• **STATED TASK**: Repeat all of the records verbatim.

• **GIVEN RECORDS**:
++++++++++
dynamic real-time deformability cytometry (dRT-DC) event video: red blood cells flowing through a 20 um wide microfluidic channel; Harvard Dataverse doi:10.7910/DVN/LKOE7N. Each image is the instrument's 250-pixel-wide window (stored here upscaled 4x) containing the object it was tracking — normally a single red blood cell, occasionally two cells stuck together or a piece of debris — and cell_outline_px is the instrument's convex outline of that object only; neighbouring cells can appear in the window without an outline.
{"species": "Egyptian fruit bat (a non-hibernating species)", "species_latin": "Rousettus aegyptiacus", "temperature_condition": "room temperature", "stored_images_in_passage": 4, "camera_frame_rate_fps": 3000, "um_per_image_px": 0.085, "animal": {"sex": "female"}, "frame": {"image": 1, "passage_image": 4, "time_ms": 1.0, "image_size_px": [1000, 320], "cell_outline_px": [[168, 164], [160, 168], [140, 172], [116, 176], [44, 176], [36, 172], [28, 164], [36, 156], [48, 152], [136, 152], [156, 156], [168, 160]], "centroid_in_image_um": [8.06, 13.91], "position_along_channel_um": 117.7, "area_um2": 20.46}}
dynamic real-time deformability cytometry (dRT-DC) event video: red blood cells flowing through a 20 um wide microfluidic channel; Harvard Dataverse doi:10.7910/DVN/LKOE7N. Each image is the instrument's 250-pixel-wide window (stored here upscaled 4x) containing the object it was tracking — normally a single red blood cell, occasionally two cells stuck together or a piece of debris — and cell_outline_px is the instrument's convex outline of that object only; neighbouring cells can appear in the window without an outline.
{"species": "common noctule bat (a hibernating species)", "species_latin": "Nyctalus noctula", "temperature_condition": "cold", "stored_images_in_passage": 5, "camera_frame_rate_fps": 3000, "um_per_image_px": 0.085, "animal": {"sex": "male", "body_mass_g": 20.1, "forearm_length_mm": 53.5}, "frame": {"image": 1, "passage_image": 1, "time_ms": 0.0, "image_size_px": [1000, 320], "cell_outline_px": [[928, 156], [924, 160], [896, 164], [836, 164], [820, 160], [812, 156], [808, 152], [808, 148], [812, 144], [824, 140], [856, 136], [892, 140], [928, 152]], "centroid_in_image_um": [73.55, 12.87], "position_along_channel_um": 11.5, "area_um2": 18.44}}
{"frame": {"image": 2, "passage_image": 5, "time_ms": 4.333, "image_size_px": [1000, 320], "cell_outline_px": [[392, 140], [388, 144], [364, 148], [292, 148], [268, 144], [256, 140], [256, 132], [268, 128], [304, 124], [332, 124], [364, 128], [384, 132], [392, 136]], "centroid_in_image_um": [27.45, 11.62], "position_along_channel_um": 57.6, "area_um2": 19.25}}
++++++++++
• **SOLUTION**:
dynamic real-time deformability cytometry (dRT-DC) event video: red blood cells flowing through a 20 um wide microfluidic channel; Harvard Dataverse doi:10.7910/DVN/LKOE7N. Each image is the instrument's 250-pixel-wide window (stored here upscaled 4x) containing the object it was tracking — normally a single red blood cell, occasionally two cells stuck together or a piece of debris — and cell_outline_px is the instrument's convex outline of that object only; neighbouring cells can appear in the window without an outline.
{"species": "Egyptian fruit bat (a non-hibernating species)", "species_latin": "Rousettus aegyptiacus", "temperature_condition": "room temperature", "stored_images_in_passage": 4, "camera_frame_rate_fps": 3000, "um_per_image_px": 0.085, "animal": {"sex": "female"}, "frame": {"image": 1, "passage_image": 4, "time_ms": 1.0, "image_size_px": [1000, 320], "cell_outline_px": [[168, 164], [160, 168], [140, 172], [116, 176], [44, 176], [36, 172], [28, 164], [36, 156], [48, 152], [136, 152], [156, 156], [168, 160]], "centroid_in_image_um": [8.06, 13.91], "position_along_channel_um": 117.7, "area_um2": 20.46}}
dynamic real-time deformability cytometry (dRT-DC) event video: red blood cells flowing through a 20 um wide microfluidic channel; Harvard Dataverse doi:10.7910/DVN/LKOE7N. Each image is the instrument's 250-pixel-wide window (stored here upscaled 4x) containing the object it was tracking — normally a single red blood cell, occasionally two cells stuck together or a piece of debris — and cell_outline_px is the instrument's convex outline of that object only; neighbouring cells can appear in the window without an outline.
{"species": "common noctule bat (a hibernating species)", "species_latin": "Nyctalus noctula", "temperature_condition": "cold", "stored_images_in_passage": 5, "camera_frame_rate_fps": 3000, "um_per_image_px": 0.085, "animal": {"sex": "male", "body_mass_g": 20.1, "forearm_length_mm": 53.5}, "frame": {"image": 1, "passage_image": 1, "time_ms": 0.0, "image_size_px": [1000, 320], "cell_outline_px": [[928, 156], [924, 160], [896, 164], [836, 164], [820, 160], [812, 156], [808, 152], [808, 148], [812, 144], [824, 140], [856, 136], [892, 140], [928, 152]], "centroid_in_image_um": [73.55, 12.87], "position_along_channel_um": 11.5, "area_um2": 18.44}}
{"frame": {"image": 2, "passage_image": 5, "time_ms": 4.333, "image_size_px": [1000, 320], "cell_outline_px": [[392, 140], [388, 144], [364, 148], [292, 148], [268, 144], [256, 140], [256, 132], [268, 128], [304, 124], [332, 124], [364, 128], [384, 132], [392, 136]], "centroid_in_image_um": [27.45, 11.62], "position_along_channel_um": 57.6, "area_um2": 19.25}}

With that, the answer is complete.